Being nice
is the secret
of success
Robert 'Steamy' Chow,
By Rod Thompson
knows everything about
Hilo and the Big Island
Star-BulletinHILO -- When 500 people showed up at the Kress building in downtown Hilo yesterday to honor Robert "Steamy" Chow as a living legend, Chow knew almost every one of them.
"Bob can tell you who lived next door to who, who's related to who," said admirer Donna Saiki at the nearby Hilo Tsunami Museum.
"Mr. Hilo," county worker Greg Branco called him. When tourists get stranded downtown, Chow sometimes drives them back to their hotels, Branco said.
What Chow, 77, doesn't know, he finds out.
A woman arrived in Hilo one day with an Elderhostel program seeking information about the bakery her father once owned.

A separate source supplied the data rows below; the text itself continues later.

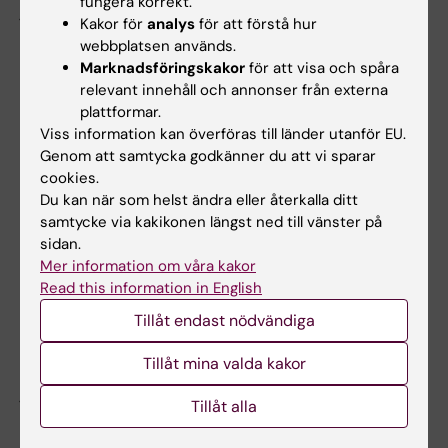
fungera korrekt.
jag föreslog att den akuta barnsjukvården
Kakor för
analys
för att förstå hur
skulle avgiftsbeläggas fick jag höra att jag
webbplatsen används.
borde hamna på en soptipp. Men jag tänker
Marknadsföringskakor
för att visa och spåra
att man har två vägar att välja på; antingen
relevant innehåll och annonser från externa
kapitulera inför hatet och sluta skriva om
plattformar.
Viss information kan överföras till länder utanför EU.
sådant som engagerar eller acceptera att man
Genom att samtycka godkänner du att vi sparar
kommer att råka ut för påhopp och att det är
cookies.
ett pris som är värt att betala för att kunna
Du kan när som helst ändra eller återkalla ditt
förändra i viktiga frågor.
samtycke via kakikonen längst ned till vänster på
sidan.
Under årens lopp har jag lärt mig att lyssna på
Mer information om våra kakor
motståndarsidan. En fråga där jag har svängt
Read this information in English
med tiden handlar om åldersbedömningar av
Tillåt endast nödvändiga
ensamkommande. Jag tog först ställning emot
Tillåt mina valda kakor
den här typen av bedömningar, men efter att
jag hört många synpunkter och åsikter har jag
Tillåt alla
delvis ändrat mig.”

Chow found out that the man, retired from the military, ran the American Bakery beginning about 1915. He married one of his employees, the Elderhostel woman's mother. Later the family moved to the mainland, leaving the bakery in the ownership of an "Aunt Mabel."
Chow said he learned how to track these facts down because he's a "street person," meaning he has street smarts.
His earliest job was shining shoes in Mooheau Park using supplies from his father's shoe repair shop carried in a wooden box he built from an orange or apple crate.
Others were also inventive. At Takeuchi store, the owner made raincoats by soaking linen or canvas coats in linseed oil, he said.
Later Chow delivered the Hilo (now Hawaii) Tribune-Herald. "That's how I know every crack in the road," he said.
When he turned 21, he heard that the police department was looking for officers who spoke Chinese. Chow spoke Cantonese, the language of many plantation workers at the time. He got the job on the spot.
It didn't hurt that he was 6 feet tall. He was still growing. Eventually he stood 6 feet 1 inch.
His knowledge of Hilo continued to grow. Once, years later, a man referred to a red light on the banks of Wailoa pond as a navigation aid. Under prodding from Chow, he also admitted it marked one of Hilo's houses of prostitution.
"I visited every one of them -- professionally," he said.
Before the tsunami of 1946, plantation workers came to town on the sugar train. After the tsunami destroyed the railroad, they came in buses.
But some were becoming affluent. They pooled their money and together bought "partnership cars."
Chow's life changed suddenly in 1963. A driver ran a red light and crashed into his patrol car, ripping the kneecap from one leg.
Chow became an insurance adjuster until his retirement in 1982, then returned to work managing the vacant Kress building after his mother's brother, former U.S. Sen. Hiram Fong, bought it in 1990.
Fong's investment was a limited success. The only major tenant it attracted was a movie theater complex.
But it was a success for Chow, enabling him to meet and help people.
"My biggest asset is being nice to people," he said. "It's free to be nice to somebody else. You can say, "Hello.' It's free. You can say, "Thank you.' It's free."